第4位 広陵高(広島県) 66人

 第4位は、一昨年夏の甲子園で準優勝した広陵高。今年の指名はなかったが、昨年には1人プロ入りしている。

 同校もやはり戦前からの名門だが、プロ入りに関しては平成以降の方が勢いがある。中村奨成(広島)はじめ、21世紀以降だけで7人がドラフト1巡目で指名されるなど、中井哲之監督の育成力には定評がある。OBは広島が多く、現役では野村祐輔(広島)、有原航平(日本ハム)など。

不祥事で監督と部長が退任も
短期間で多くのプロを輩出した学校

第3位 横浜高(神奈川県) 67人

 ここまで紹介した高校が、戦前からプロに人材を送り込んでいるのに対し、横浜高は戦後に創部した学校で、当然プロ入りしたのもすべて戦後。しかも、この67人のほとんどは渡辺元智前監督が育てた選手で、渡辺監督はおそらく日本で最も多くのプロ野球選手を育てた監督であろう。愛甲猛(ロッテ)、松坂大輔(ソフトバンク)など、高校野球史に名を残す選手も多い。

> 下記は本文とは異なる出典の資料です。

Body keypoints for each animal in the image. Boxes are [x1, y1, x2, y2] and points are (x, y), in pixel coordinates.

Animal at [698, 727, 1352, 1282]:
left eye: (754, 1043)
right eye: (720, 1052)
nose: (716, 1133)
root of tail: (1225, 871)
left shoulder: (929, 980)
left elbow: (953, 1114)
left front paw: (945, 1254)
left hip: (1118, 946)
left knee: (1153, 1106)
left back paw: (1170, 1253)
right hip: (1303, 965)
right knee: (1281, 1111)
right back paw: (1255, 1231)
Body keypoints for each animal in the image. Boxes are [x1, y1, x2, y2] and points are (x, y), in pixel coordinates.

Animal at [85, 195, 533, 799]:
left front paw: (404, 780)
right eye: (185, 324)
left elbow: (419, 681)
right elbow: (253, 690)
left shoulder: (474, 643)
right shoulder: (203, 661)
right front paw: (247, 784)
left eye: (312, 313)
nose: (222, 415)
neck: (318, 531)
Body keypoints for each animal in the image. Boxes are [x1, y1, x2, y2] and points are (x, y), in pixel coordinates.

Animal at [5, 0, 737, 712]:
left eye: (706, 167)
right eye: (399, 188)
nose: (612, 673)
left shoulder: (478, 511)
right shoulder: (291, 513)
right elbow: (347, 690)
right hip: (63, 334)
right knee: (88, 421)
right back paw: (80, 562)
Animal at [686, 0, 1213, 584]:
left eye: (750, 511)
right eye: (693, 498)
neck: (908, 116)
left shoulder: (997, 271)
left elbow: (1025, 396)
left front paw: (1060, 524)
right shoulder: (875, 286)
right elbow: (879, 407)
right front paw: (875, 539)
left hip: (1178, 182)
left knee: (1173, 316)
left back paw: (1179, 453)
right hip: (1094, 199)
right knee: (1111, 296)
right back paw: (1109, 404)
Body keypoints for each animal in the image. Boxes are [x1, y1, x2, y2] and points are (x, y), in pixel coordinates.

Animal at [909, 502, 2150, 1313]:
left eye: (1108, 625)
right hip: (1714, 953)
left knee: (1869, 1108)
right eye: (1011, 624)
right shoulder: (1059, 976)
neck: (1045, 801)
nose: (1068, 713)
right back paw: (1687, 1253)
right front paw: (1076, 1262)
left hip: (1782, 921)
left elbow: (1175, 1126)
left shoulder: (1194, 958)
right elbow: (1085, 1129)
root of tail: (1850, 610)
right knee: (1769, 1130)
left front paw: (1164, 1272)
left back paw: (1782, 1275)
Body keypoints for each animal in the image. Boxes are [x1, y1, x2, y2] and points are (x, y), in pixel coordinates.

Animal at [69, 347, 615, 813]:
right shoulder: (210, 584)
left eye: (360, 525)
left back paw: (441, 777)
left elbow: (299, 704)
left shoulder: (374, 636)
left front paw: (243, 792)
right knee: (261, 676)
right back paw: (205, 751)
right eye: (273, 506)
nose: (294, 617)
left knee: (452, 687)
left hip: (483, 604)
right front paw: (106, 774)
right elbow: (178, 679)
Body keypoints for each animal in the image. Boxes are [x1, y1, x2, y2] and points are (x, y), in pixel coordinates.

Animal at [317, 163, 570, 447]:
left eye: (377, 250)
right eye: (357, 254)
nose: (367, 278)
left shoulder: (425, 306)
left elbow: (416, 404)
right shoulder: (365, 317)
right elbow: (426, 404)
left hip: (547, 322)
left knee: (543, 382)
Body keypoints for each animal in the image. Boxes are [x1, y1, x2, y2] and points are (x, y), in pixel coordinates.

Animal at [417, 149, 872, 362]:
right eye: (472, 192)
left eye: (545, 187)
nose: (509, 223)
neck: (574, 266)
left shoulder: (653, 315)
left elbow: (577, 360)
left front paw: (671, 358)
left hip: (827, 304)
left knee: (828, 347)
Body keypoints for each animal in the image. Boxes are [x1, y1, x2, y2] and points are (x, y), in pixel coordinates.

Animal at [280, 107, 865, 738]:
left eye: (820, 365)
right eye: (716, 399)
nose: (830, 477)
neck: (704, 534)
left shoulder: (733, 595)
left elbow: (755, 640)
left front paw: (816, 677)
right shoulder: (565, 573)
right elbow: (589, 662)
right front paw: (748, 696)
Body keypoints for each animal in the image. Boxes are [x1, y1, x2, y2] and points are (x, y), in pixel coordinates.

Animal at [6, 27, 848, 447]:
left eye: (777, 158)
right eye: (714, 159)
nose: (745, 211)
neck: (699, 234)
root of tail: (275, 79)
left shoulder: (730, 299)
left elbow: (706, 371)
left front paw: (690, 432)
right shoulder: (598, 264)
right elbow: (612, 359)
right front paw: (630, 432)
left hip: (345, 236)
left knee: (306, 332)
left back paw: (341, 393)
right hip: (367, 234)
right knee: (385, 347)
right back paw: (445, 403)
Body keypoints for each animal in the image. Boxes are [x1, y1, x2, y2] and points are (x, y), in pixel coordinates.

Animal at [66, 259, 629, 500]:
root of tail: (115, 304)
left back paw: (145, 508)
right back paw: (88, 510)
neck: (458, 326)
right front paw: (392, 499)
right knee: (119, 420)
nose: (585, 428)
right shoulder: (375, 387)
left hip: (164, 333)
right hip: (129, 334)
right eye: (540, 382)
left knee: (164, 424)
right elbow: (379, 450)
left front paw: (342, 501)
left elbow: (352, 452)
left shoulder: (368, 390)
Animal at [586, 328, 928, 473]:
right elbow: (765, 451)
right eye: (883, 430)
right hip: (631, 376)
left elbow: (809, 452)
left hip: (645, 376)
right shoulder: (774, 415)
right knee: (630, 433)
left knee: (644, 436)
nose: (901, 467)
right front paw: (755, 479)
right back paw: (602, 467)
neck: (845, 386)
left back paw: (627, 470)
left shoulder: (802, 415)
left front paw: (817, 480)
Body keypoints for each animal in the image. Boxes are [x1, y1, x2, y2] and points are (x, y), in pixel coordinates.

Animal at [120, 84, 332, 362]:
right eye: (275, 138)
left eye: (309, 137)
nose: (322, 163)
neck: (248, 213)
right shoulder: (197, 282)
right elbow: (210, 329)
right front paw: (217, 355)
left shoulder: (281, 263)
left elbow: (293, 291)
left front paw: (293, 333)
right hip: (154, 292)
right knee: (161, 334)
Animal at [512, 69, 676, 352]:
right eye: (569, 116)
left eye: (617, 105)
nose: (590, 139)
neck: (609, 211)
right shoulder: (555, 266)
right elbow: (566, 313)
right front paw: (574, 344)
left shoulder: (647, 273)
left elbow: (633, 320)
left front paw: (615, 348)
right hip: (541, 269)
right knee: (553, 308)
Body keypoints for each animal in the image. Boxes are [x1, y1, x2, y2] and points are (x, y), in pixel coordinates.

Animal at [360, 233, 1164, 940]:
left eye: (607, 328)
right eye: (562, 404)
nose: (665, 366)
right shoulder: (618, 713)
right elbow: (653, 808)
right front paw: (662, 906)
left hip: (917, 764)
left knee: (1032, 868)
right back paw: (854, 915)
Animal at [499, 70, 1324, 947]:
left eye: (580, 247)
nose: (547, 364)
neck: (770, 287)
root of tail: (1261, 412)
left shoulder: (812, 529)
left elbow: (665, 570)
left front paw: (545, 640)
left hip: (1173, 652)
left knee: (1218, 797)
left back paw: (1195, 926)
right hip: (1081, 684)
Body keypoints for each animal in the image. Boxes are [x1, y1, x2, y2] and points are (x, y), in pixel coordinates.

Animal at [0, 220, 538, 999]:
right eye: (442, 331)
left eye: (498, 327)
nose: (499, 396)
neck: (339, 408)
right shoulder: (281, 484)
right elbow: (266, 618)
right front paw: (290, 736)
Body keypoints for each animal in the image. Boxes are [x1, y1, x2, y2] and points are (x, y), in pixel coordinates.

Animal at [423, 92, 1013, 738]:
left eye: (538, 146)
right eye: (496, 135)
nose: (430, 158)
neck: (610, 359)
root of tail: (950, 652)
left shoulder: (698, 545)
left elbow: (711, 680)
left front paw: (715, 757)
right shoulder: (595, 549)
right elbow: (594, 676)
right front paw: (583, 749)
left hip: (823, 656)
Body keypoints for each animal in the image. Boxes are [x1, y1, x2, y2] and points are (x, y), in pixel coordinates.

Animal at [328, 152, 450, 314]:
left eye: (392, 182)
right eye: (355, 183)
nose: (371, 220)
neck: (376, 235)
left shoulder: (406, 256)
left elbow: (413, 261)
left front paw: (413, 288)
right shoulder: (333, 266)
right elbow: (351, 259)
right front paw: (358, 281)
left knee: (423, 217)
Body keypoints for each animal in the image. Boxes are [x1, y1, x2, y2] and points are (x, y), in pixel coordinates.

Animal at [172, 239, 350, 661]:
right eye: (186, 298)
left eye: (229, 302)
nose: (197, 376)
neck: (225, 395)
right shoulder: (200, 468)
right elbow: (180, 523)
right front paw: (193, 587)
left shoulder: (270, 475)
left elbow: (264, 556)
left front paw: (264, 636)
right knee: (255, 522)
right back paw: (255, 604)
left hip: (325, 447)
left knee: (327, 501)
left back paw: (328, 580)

 昨年も2人プロ入りするなど、渡辺監督交代以後も引き続きプロ入り選手が出ていたが、先日監督と部長が共に不祥事で退任。今年は及川雅貴が阪神3巡目、樋口龍之介(横浜高→立正大→BCL新潟)が日本ハム育成2巡目で指名されたが、今後の動向が注目される。

第2位 中京大中京高(愛知県) 77人

 第2位は中京大中京高。戦前から戦後にかけては中京商、昭和後半は中京高、平成以降は中京大中京高と、校名は変化しつつも、常に高校球界のトップに近い位置に存在し続けている。

 甲子園での春夏合わせた優勝11回や、通算133勝などは断トツの1位だが、プロ選手の数は第2位。実は、プロ入り人数でもしばらくトップを走っていたが、平成以降のプロ入りはあまり多くなく、トップの座を譲り渡してしまったのだ。現役では楽天の嶋基宏や、広島の堂林翔太、阪神の伊藤隼太らがOB。